Tuesday, September 2, 2008
I had all the fixings for a taco salad and I was craving it, so here's what I did.
1 lb. boneless skinless chicken breast, cooked and shredded
red leaf lettuce, torn into pieces (you could also use the leaves as wraps)
sliced black olives
ff shredded cheddar cheese
ff sour cream
Put desired amount of lettuce on your plate/bowl. Top with the above ingredients. Eat and enjoy!
Note: This was kind of bland when I made it. I need to add more spice/seasoning the next time I make it. I probably should have tossed in some taco seasoning to give it that zip.
Monday, September 1, 2008
Breakfast is a hard meal of the day for most people. Some skip it all together, some grab something light, and some (like me) use it to get in their fair share of carbs for the day. In the past, I've grabbed cereal, bagels, pop tarts, etc. because I need something to grab and go in the morning. Most of the "breakfast food" on SBD needs preparation the morning of or beforehand. I'm so not in the mood to cook a hard core breakfast in the morning so cooking the day before is much better for me.
4 oz. turkey sausage or crumbled turkey bacon
1/2 green bell pepper, chopped
1/4 onion, chopped
5 large eggs
1 can (12 oz) sliced mushrooms, drained (I forgot this at the grocery store!)
1/2 cup (2 oz.) shredded reduced-fat Cheddar Cheese
*Chef's note: I hate chopping veggies because it seems to make the prep time so much longer. I bought pre-diced green bell pepper and onion and things so much easier!
Preheat the oven to 350. Coat a 6 cup nonstick muffin pan with cooking spray or line with paper baking cups (I recommend the baking cups if you're going to eat these on-the-go).
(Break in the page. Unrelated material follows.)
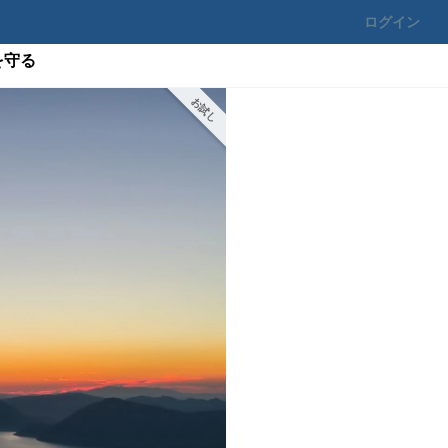
ログイン
を守る
お試し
In a medium nonstick skillet over medium high heat, cook the sausage, pepper, and onion for 5 minutes, or until the sausage is no longer pink. Spoon the mixture into a bowl and cool slightly. Stir in the eggs and mushrooms. Evenly divide the mixture among the prepared muffin cups (the hardest part, in my opinion). Sprinkle with the cheese
Bake for 20 minutes, or until the egg is set.
Nutritional Info (per serving):
140 calories, 9g fat, 3g sat. fat, 12g protein, 4g carbs, 1g dietary fiber, 195mg cholesterol, 400mg sodium.
Agatston, Arthur. The South Beach Diet Cookbook. 2004 edition.
This little blog has struggled and so has its writer. What started off as an attempt to cook Weight Watcher friendly meals (mostly dinners) and help me keep focused on my weight loss journey has turned into a neglected little thing. Its writer has also suffered and most likely has put back all the weight she had previously lost (maybe even a little more). However, I'm not going to dwell on the past, but instead focus on the future. I realized that while Weight Watchers helped me take off weight, I was eating way too much processed stuff and not enough "fresh" stuff. So I went back to what I know had worked for me in the past...the South Beach Diet. The first two weeks are tough...no fruit, bread, pasta, etc. It's mostly veggies and meat for phase 1. There have been a few changes since I last did this diet, so I'm thinking the first 2 weeks may not be so bad after all. I also want this blog to be an inspiration to other South Beach Dieters. Some place where they can look up ideas for recipes and hints. Let's see how this turns out!